Exercise description
Which lines hold the string "Rendered"? Copy each of them from the material below.

Data for processing
..........

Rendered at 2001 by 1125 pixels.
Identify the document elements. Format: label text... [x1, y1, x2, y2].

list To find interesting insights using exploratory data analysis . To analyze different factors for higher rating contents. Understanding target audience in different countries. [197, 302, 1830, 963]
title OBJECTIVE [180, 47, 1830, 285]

..........

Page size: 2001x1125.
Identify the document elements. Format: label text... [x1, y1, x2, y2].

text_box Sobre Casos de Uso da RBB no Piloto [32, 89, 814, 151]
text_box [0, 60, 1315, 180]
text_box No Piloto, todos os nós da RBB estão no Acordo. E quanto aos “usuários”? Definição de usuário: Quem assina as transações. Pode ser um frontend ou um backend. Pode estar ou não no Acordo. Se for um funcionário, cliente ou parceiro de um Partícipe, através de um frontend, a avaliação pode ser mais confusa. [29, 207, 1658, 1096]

..........

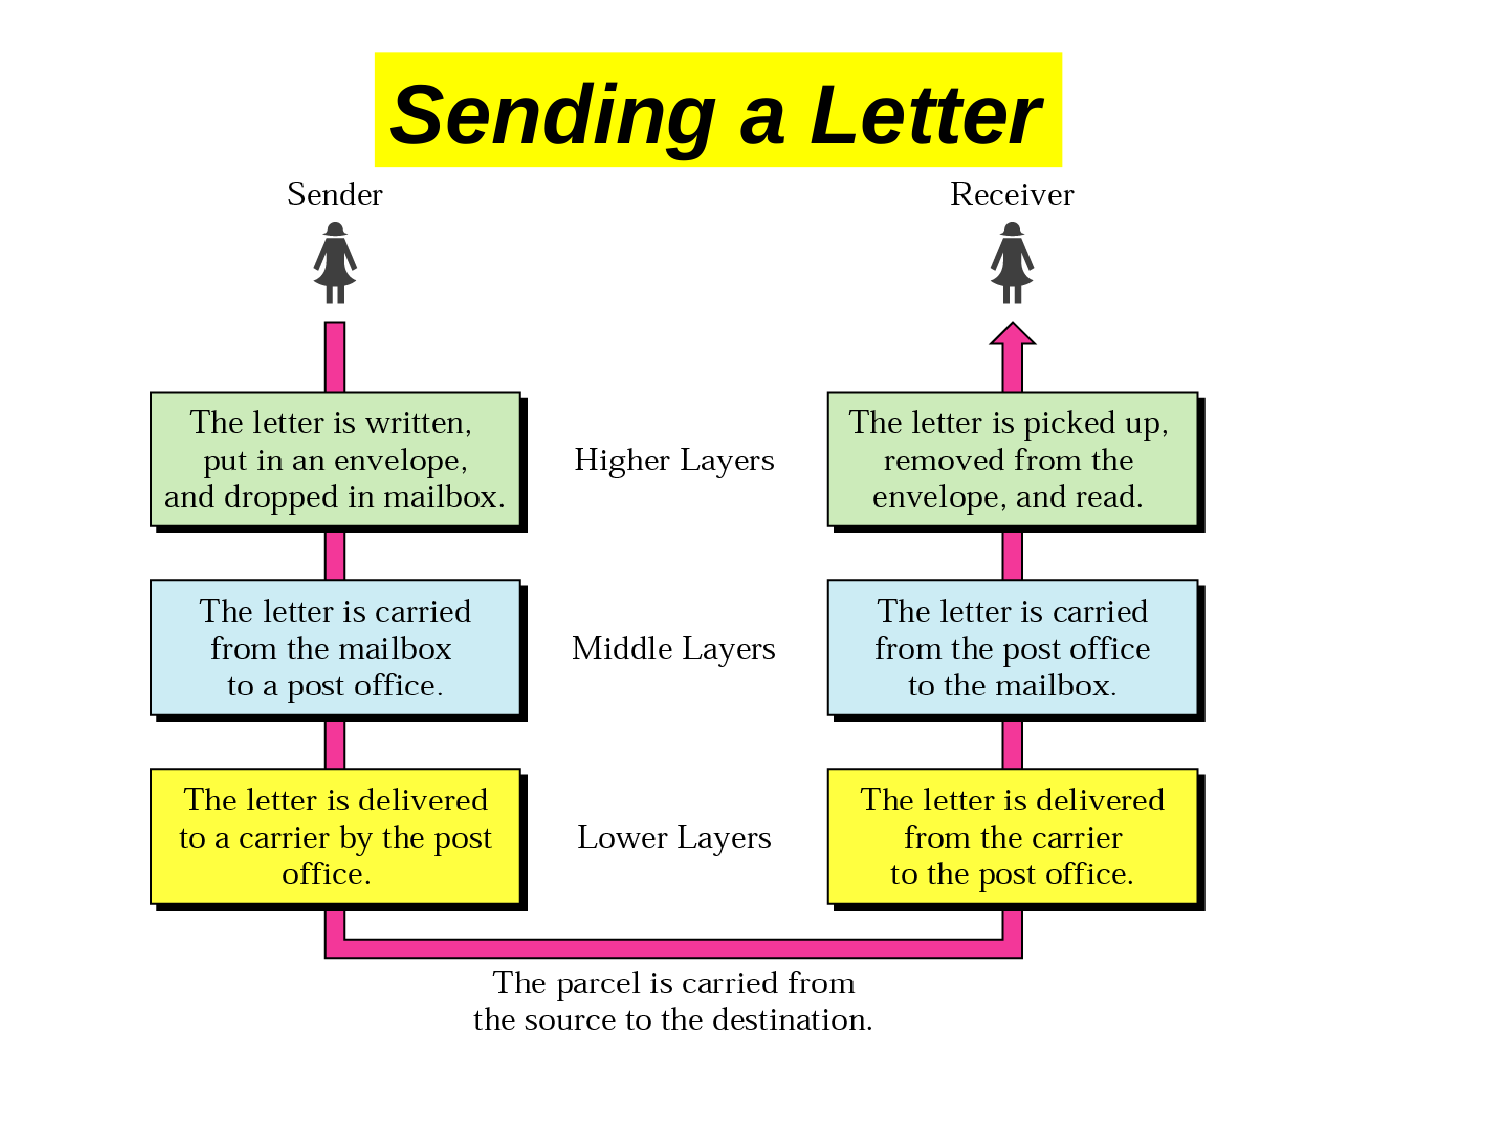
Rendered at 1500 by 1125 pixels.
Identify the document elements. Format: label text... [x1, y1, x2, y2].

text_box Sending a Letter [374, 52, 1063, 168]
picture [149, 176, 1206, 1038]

..........

Answer space
Rendered at 2001 by 1125 pixels.
Rendered at 1500 by 1125 pixels.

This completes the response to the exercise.